Colloquium Details

Revolutionizing Medicine through Machine Learning and Artificial Intelligence

Speaker: Mihaela van der Schaar, UCLA, University of Oxford and Alan Turing Institute

Location: 60 Fifth Avenue 150

Date: April 3, 2017, 2 p.m.

Host: Subhash Khot

Synopsis:

In this talk, I will describe some of my research on machine learning for personalized medicine. Because of the unique and complex characteristics of medical data and medical questions, many familiar machine-learning approaches are inadequate.  My work therefore develops and applies novel machine learning methods to construct risk scores, early warning systems and clinical decision support systems for screening and diagnosis and for prognosis and treatment.  This work achieves enormous improvements over current clinical practice and over existing state-of-the-art machine learning methods.  By design, these systems are easily interpretable and so allow clinicians to extract from data the necessary knowledge and representations to derive data-driven medical epistemology and to permit easy adoption in hospitals and clinical practice.
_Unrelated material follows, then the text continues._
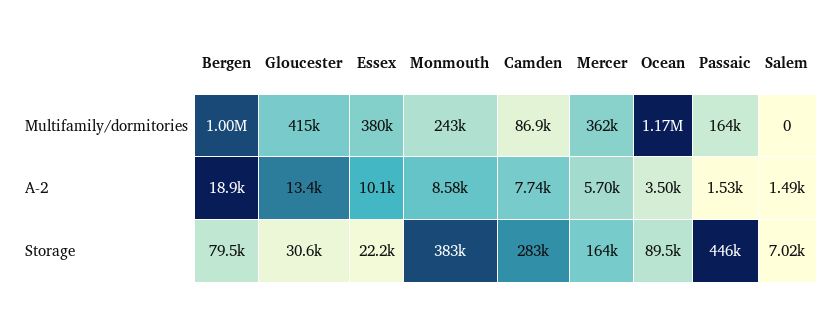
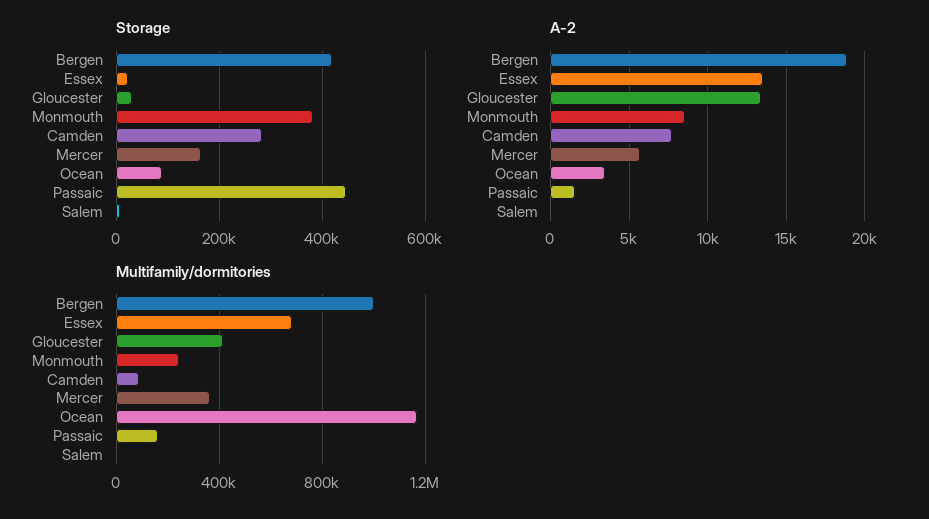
Multifamily/dormitories, Essex: 380000 -> 700000
A-2, Essex: 10100 -> 13500
A-2, Salem: 1490 -> 0
Storage, Bergen: 79500 -> 420000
My team has collaborated with researchers and clinicians in oncology, emergency care, cardiology, transplantation, internal medicine, etc. You can find more information about our past research at: http://medianetlab.ee.ucla.edu/MedAdvance.

Speaker Bio:

Mihaela van der Schaar is the Man Professor, Oxford-Man Institute, Department of Engineering Science, University of Oxford and Chancellor's Professor at University of California, Los Angeles. She is also affiliated with the Alan Turing Institute and the Farr Institute of Health Informatics Research. Her main research interest is on machine learning and artificial intelligence for medicine. She is an IEEE Fellow (2009) and has been a Distinguished Lecturer of the Communications Society, the Editor in Chief of IEEE Transactions on Multimedia, and member of the Senior Editorial Board member of IEEE Journal on Emerging and Selected Topics in Circuits and Systems (JETCAS) and IEEE Journal on Selected Topics in Signal Processing (JSTSP). She received an NSF CAREER Award (2004), the Best Paper Award from IEEE Transactions on Circuits and Systems for Video Technology (2005), the Okawa Foundation Award (2006), the IBM Faculty Award (2005, 2007, 2008), the Most Cited Paper Award from EURASIP: Image Communications Journal (2006), the Gamenets Conference Best Paper Award (2011) and the 2011 IEEE Circuits and Systems Society Darlington Best Paper Award. She holds 33 US patents.

Notes:

In-person attendance only available to those with active NYU ID cards.